Chronic activation of adenylate cyclase-cAMP-cAMP-dependent protein kinase (PKA) systems by administration of opioid receptor agonists has been considered as one of the mechanisms of opioid tolerance and dependence. Although analysis of the μ opioid receptor (MOR) gene suggests that cAMP-related signal transduction systems regulate the expression of this gene, which transcription factors affect the MOR gene expression in brain and neural cells has not been clarified. This study deals with the effects of fentanyl on MOR mRNA levels in the rat pheochromocytoma cell line (PC12 cells). PC12 cells were cultured in medium with clinically relevant concentrations of fentanyl. The quantitative reverse transcription and polymerase chain reaction (RT–PCR) method was used for determination of MOR mRNA. Treatment of PC12 cells with fentanyl induced the MOR mRNA up-regulation in a concentration- and time-dependent manner. A cAMP analogue also up-regulated MOR mRNA. The intracellular cAMP level increased after fentanyl treatment. A PKA inhibitor blocked the MOR mRNA up-regulation by fentanyl and the cAMP analogue. Expression of a dominant inhibitory Ras also inhibited the MOR mRNA up-regulation.

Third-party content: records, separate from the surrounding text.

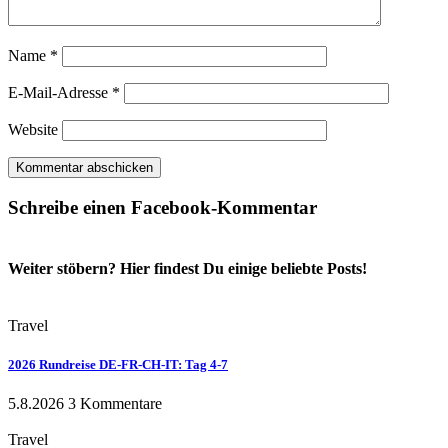
Name
*
E-Mail-Adresse
*
Website
Schreibe einen Facebook-Kommentar
Weiter stöbern? Hier findest Du einige beliebte Posts!
Travel
2026 Rundreise DE-FR-CH-IT: Tag 4-7
5.8.2026
3 Kommentare
Travel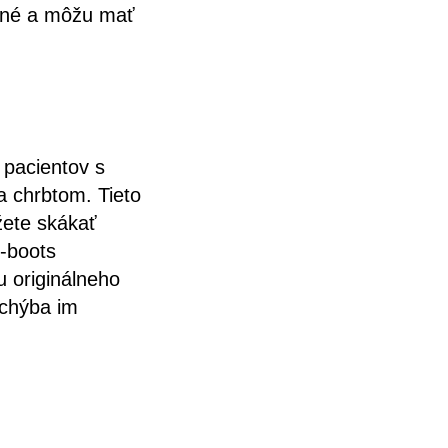
dné a môžu mať
pacientov s
a chrbtom. Tieto
žete skákať
t-boots
u originálneho
 chýba im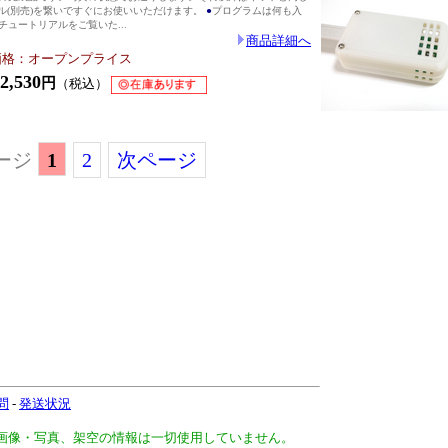
ブル(別売)を繋いですぐにお使いいただけます。
●
プログラムは何も入
ュートリアルをご覧いた...
商品詳細へ
価格：オープンプライス
,530
円
（税込）
ージ
1
2
次ページ
問
-
発送状況
、画像・写真、架空の情報は一切使用していません。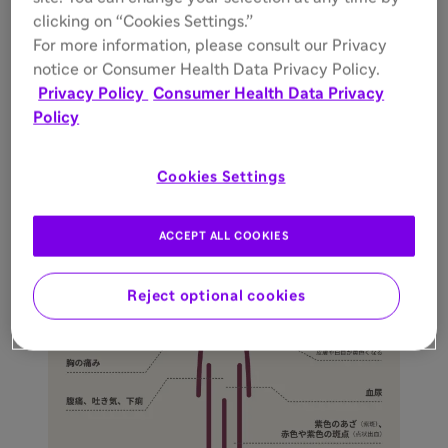
後天性TTPは微小血栓により突然死を引き起こす
clicking on “Cookies Settings.”
1)
可能性があり、未治療での致死率は90%
、死亡
For more information, please consult our Privacy
２)
までの中央値は9日間
です。 原因不明の血小板
notice or Consumer Health Data Privacy Policy.
減少、溶血性貧血を認めた場合は、ただちに後天
Privacy Policy
Consumer Health Data Privacy
性TTPを治療可能な施設へのご相談をおすすめい
Policy
たします。
Cookies Settings
1)2)
TTPの主な症状
ACCEPT ALL COOKIES
Reject optional cookies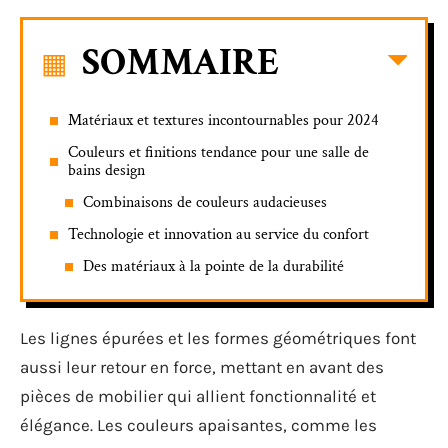
SOMMAIRE
Matériaux et textures incontournables pour 2024
Couleurs et finitions tendance pour une salle de
bains design
Combinaisons de couleurs audacieuses
Technologie et innovation au service du confort
Des matériaux à la pointe de la durabilité
Les lignes épurées et les formes géométriques font
aussi leur retour en force, mettant en avant des
pièces de mobilier qui allient fonctionnalité et
élégance. Les couleurs apaisantes, comme les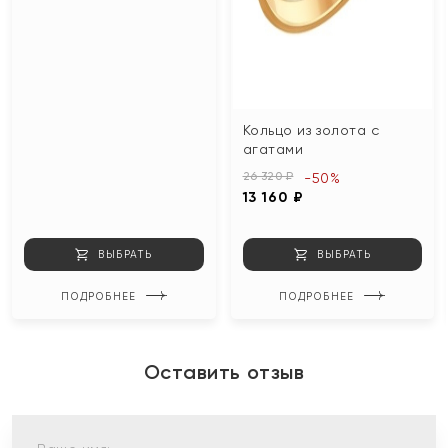
Кольцо из золота с
агатами
26 320 ₽
-50%
13 160 ₽
ВЫБРАТЬ
ВЫБРАТЬ
ПОДРОБНЕЕ
ПОДРОБНЕЕ
Оставить отзыв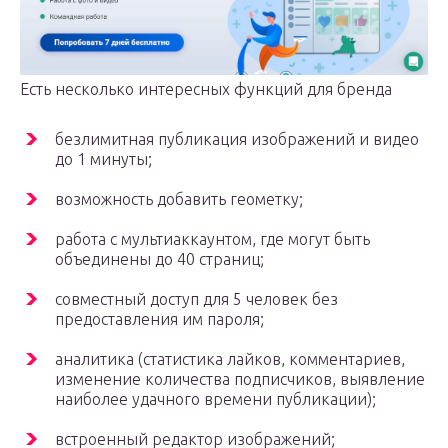
Есть несколько интересных функций для бренда
безлимитная публикация изображений и видео
до 1 минуты;
возможность добавить геометку;
работа с мультиаккаунтом, где могут быть
объединены до 40 страниц;
совместный доступ для 5 человек без
предоставления им пароля;
аналитика (статистика лайков, комментариев,
изменение количества подписчиков, выявление
наиболее удачного времени публикации);
встроенный редактор изображений;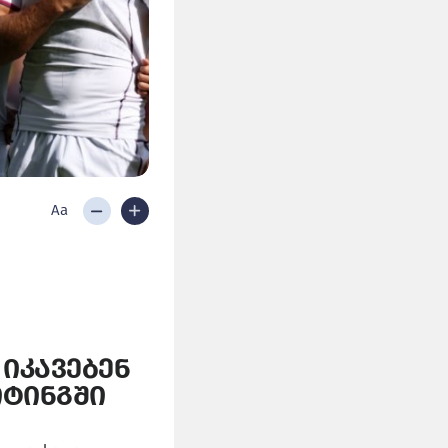
Aa
იკავებენ
იტინგში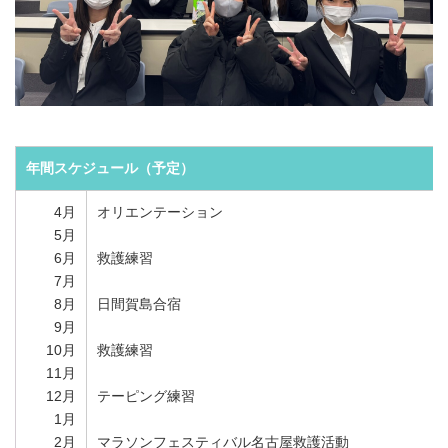
年間スケジュール（予定）
4月
オリエンテーション
5月
6月
救護練習
7月
8月
日間賀島合宿
9月
10月
救護練習
11月
12月
テーピング練習
1月
2月
マラソンフェスティバル名古屋救護活動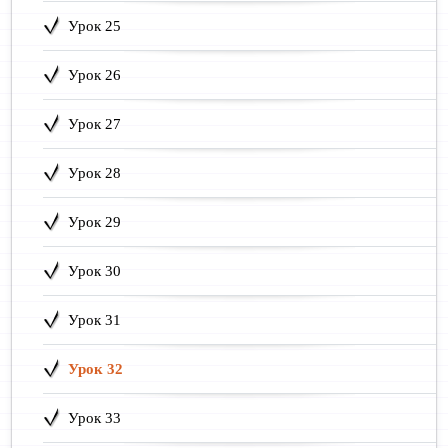
Урок 25
Урок 26
Урок 27
Урок 28
Урок 29
Урок 30
Урок 31
Урок 32
Урок 33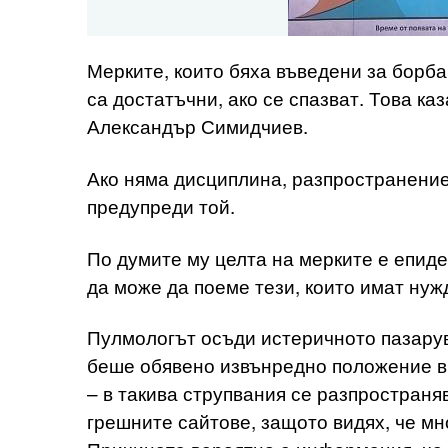
Мерките, които бяха въведени за борба
са достатъчни, ако се спазват. Това ка
Александър Симидчиев.
Ако няма дисциплина, разпространение
предупреди той.
По думите му целта на мерките е епиде
да може да поеме тези, които имат нуж
Пулмологът осъди истеричното пазарува
беше обявено извънредно положение в 
– в такива струпвания се разпространяв
грешните сайтове, защото видях, че мн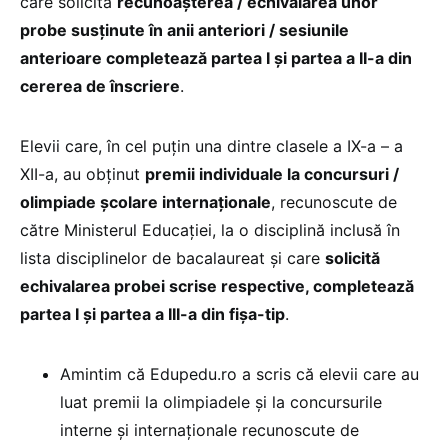
care solicită
recunoașterea / echivalarea unor
probe susținute în anii anteriori / sesiunile
anterioare completează partea I și partea a II-a din
cererea de înscriere
.
Elevii care, în cel puțin una dintre clasele a IX-a – a
XII-a, au obținut
premii individuale la concursuri /
olimpiade școlare internaționale
, recunoscute de
către Ministerul Educației, la o disciplină inclusă în
lista disciplinelor de bacalaureat și care
solicită
echivalarea probei scrise respective, completează
partea I și partea a III-a din fișa-tip
.
Amintim că Edupedu.ro a scris că elevii care au
luat premii la olimpiadele și la concursurile
interne și internaționale recunoscute de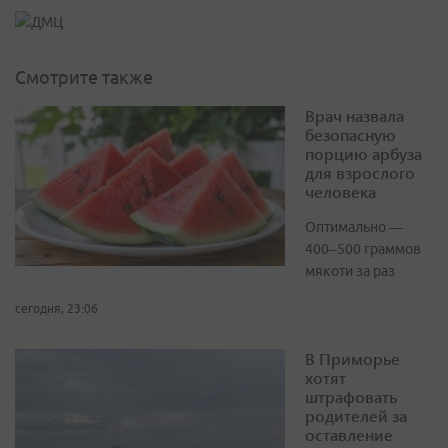
Смотрите также
Врач назвала
безопасную
порцию арбуза
для взрослого
человека
Оптимально —
400–500 граммов
мякоти за раз
сегодня, 23:06
В Приморье
хотят
штрафовать
родителей за
оставление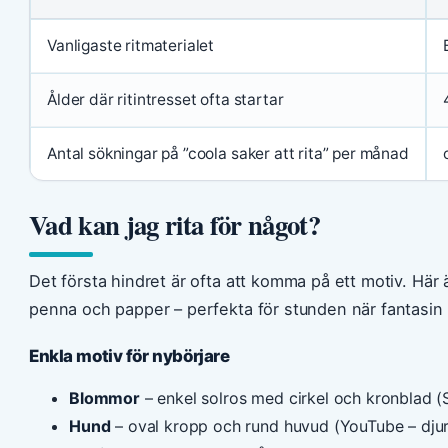
Vanligaste ritmaterialet
Ålder där ritintresset ofta startar
Antal sökningar på ”coola saker att rita” per månad
Vad kan jag rita för något?
Det första hindret är ofta att komma på ett motiv. Här 
penna och papper – perfekta för stunden när fantasin t
Enkla motiv för nybörjare
Blommor
– enkel solros med cirkel och kronblad 
Hund
– oval kropp och rund huvud (YouTube – djurr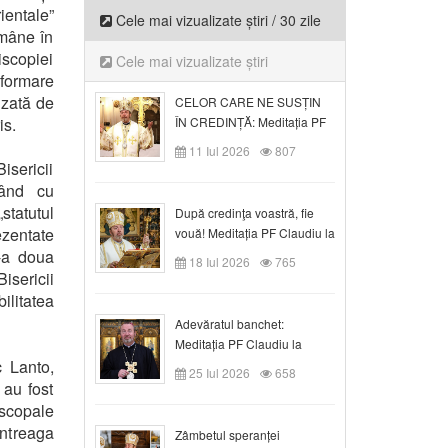
ientale”
Cele mai vizualizate știri / 30 zile
omâne în
iscopiei
Cele mai vizualizate știri
formare
izată de
CELOR CARE NE SUSȚIN
is.
ÎN CREDINȚĂ: Meditația PF
Claudiu la Duminica a VI-a
11 Iul 2026
807
după Rusalii
isericii
uând cu
statutul
După credinţa voastră, fie
ezentate
vouă! Meditația PF Claudiu la
duminica a VII-a după Rusalii
-a doua
18 Iul 2026
765
isericii
litatea
Adevăratul banchet:
Meditația PF Claudiu la
c Lanto,
Duminica a VIII-a după
25 Iul 2026
658
Rusalii
 au fost
iscopale
întreaga
Zâmbetul speranței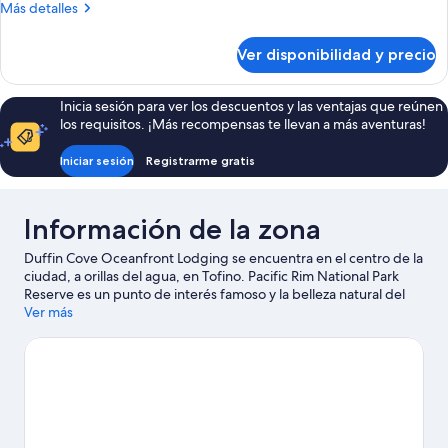
océano
Más
Más detalles
vista
2
detalles
al
camas
sobre
océano
Ver disponibilidad y precio
Estudio
dobles,
Premium,
vista
2
Inicia sesión para ver los descuentos y las ventajas que reúnen
al
camas
los requisitos. ¡Más recompensas te llevan a más aventuras!
dobles,
océano
vista
Iniciar sesión
Registrarme gratis
al
océano
Información de la zona
Duffin Cove Oceanfront Lodging se encuentra en el centro de la
ciudad, a orillas del agua, en Tofino. Pacific Rim National Park
Reserve es un punto de interés famoso y la belleza natural del
área puede apreciarse en Playa Mackenzie y Chesterman Beach.
Ver más
También vale la pena conocer Parque de bicicletas Tofino y
Naa’Waya’Sum Gardens. En la zona puedes practicar
actividades como kayak y windsurf, o disfrutar del aire libre
mientras haces ecotours y caminatas o ciclismo en senderos.
Visitar nuestra guía de viaje de Tofino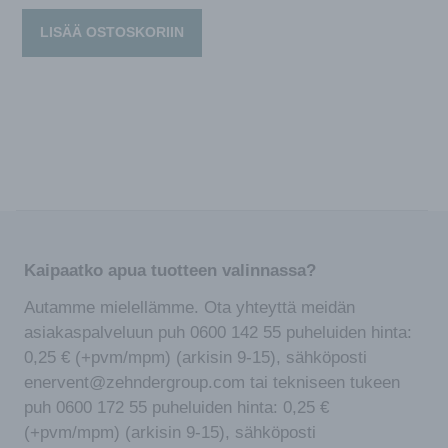
LISÄÄ OSTOSKORIIN
Kaipaatko apua tuotteen valinnassa?
Autamme mielellämme. Ota yhteyttä meidän
asiakaspalveluun puh 0600 142 55 puheluiden hinta:
0,25 € (+pvm/mpm) (arkisin 9-15), sähköposti
enervent@zehndergroup.com tai tekniseen tukeen
puh 0600 172 55 puheluiden hinta: 0,25 €
(+pvm/mpm) (arkisin 9-15), sähköposti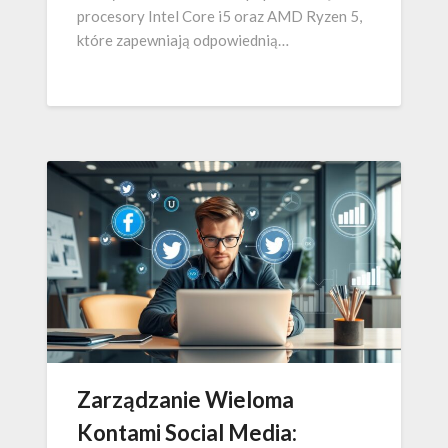
procesory Intel Core i5 oraz AMD Ryzen 5,
które zapewniają odpowiednią…
Zarządzanie Wieloma
Kontami Social Media: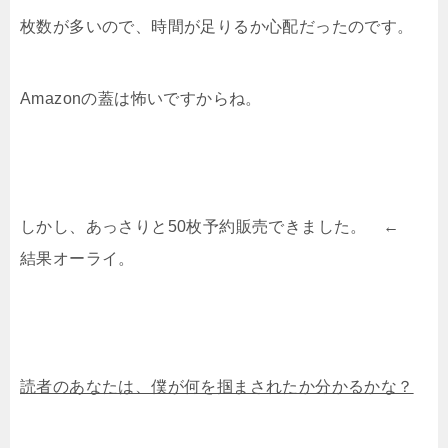
枚数が多いので、時間が足りるか心配だったのです。
Amazonの蓋は怖いですからね。
しかし、あっさりと50枚予約販売できました。 ←
結果オーライ。
読者のあなたは、僕が何を掴まされたか分かるかな？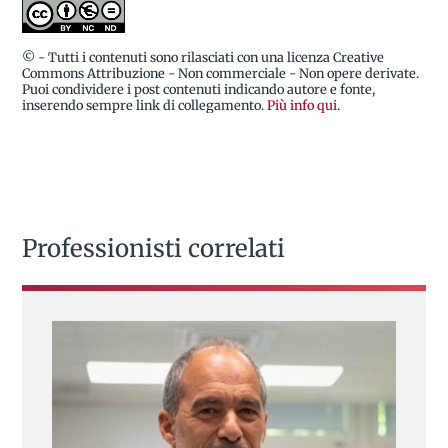
© - Tutti i contenuti sono rilasciati con una licenza Creative
Commons Attribuzione - Non commerciale - Non opere derivate.
Puoi condividere i post contenuti indicando autore e fonte,
inserendo sempre link di collegamento.
Più info qui
.
Professionisti correlati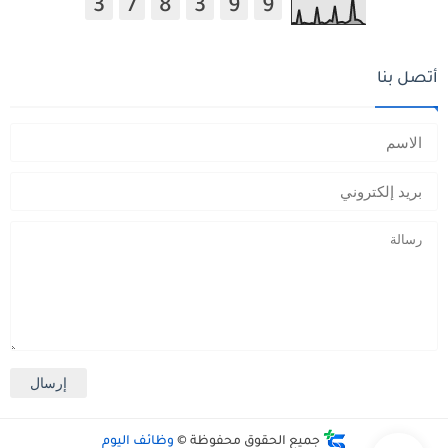
3
7
8
3
9
9
أتصل بنا
جميع الحقوق محفوظة ©
وظائف اليوم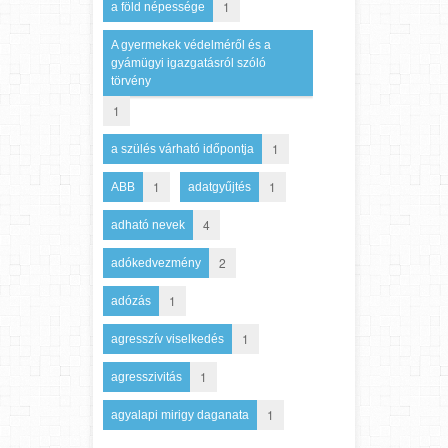
1
a föld népessége
A gyermekek védelméről és a
gyámügyi igazgatásról szóló
törvény
1
1
a szülés várható időpontja
1
1
ABB
adatgyűjtés
4
adható nevek
2
adókedvezmény
1
adózás
1
agresszív viselkedés
1
agresszivitás
1
agyalapi mirigy daganata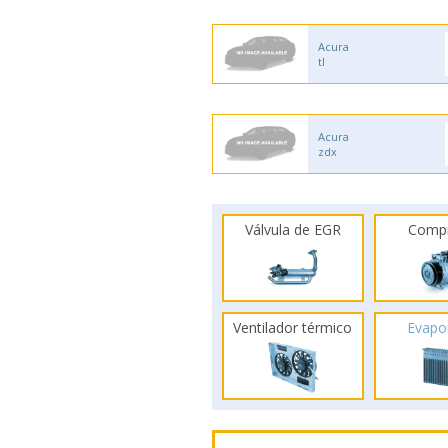
Acura
tl
Acura
zdx
Válvula de EGR
Comp
Ventilador térmico
Evapo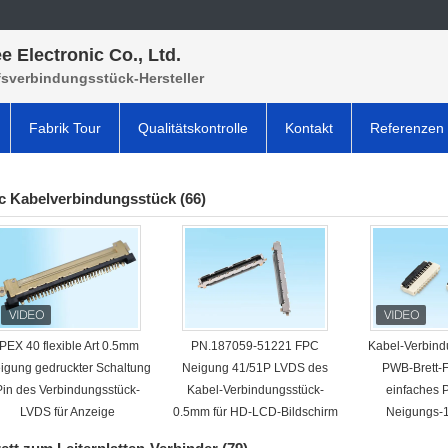
e Electronic Co., Ltd.
fsverbindungsstück-Hersteller
Fabrik Tour
Qualitätskontrolle
Kontakt
Referenzen
c Kabelverbindungsstück
(66)
IPEX 40 flexible Art 0.5mm
PN.187059-51221 FPC
Kabel-Verbind
igung gedruckter Schaltung
Neigung 41/51P LVDS des
PWB-Brett-
Pin des Verbindungsstück-
Kabel-Verbindungsstück-
einfaches 
LVDS für Anzeige
0.5mm für HD-LCD-Bildschirm
Neigungs-
VORMONTIE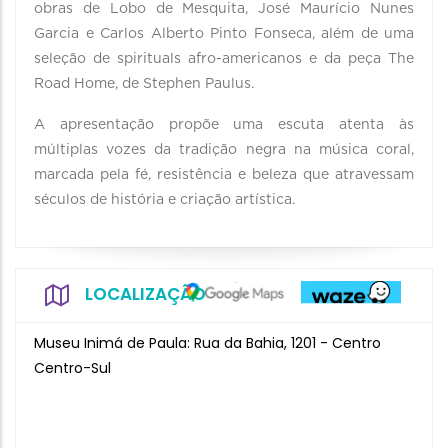
obras de Lobo de Mesquita, José Maurício Nunes
Garcia e Carlos Alberto Pinto Fonseca, além de uma
seleção de spirituals afro-americanos e da peça The
Road Home, de Stephen Paulus.
A apresentação propõe uma escuta atenta às
múltiplas vozes da tradição negra na música coral,
marcada pela fé, resistência e beleza que atravessam
séculos de história e criação artística.
LOCALIZAÇÃO
Museu Inimá de Paula: Rua da Bahia, 1201 - Centro
Centro-Sul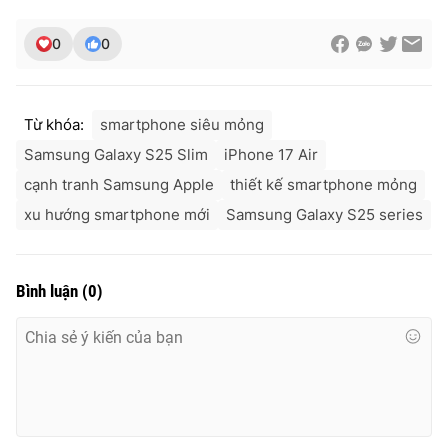
0
0
Từ khóa:
smartphone siêu mỏng
Samsung Galaxy S25 Slim
iPhone 17 Air
cạnh tranh Samsung Apple
thiết kế smartphone mỏng
xu hướng smartphone mới
Samsung Galaxy S25 series
Bình luận
(
0
)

Fentanyl-induced up-regulation of MOR mRNA via activation of cAMP signaling may be important in compensating for the MOR reduction during long-term treatment of PC12 cells with fentanyl. The present study could be relevant to understanding the molecular mechanisms of opioids in a state of drug tolerance or dependence, and in patients under anesthesia or being treated for pain.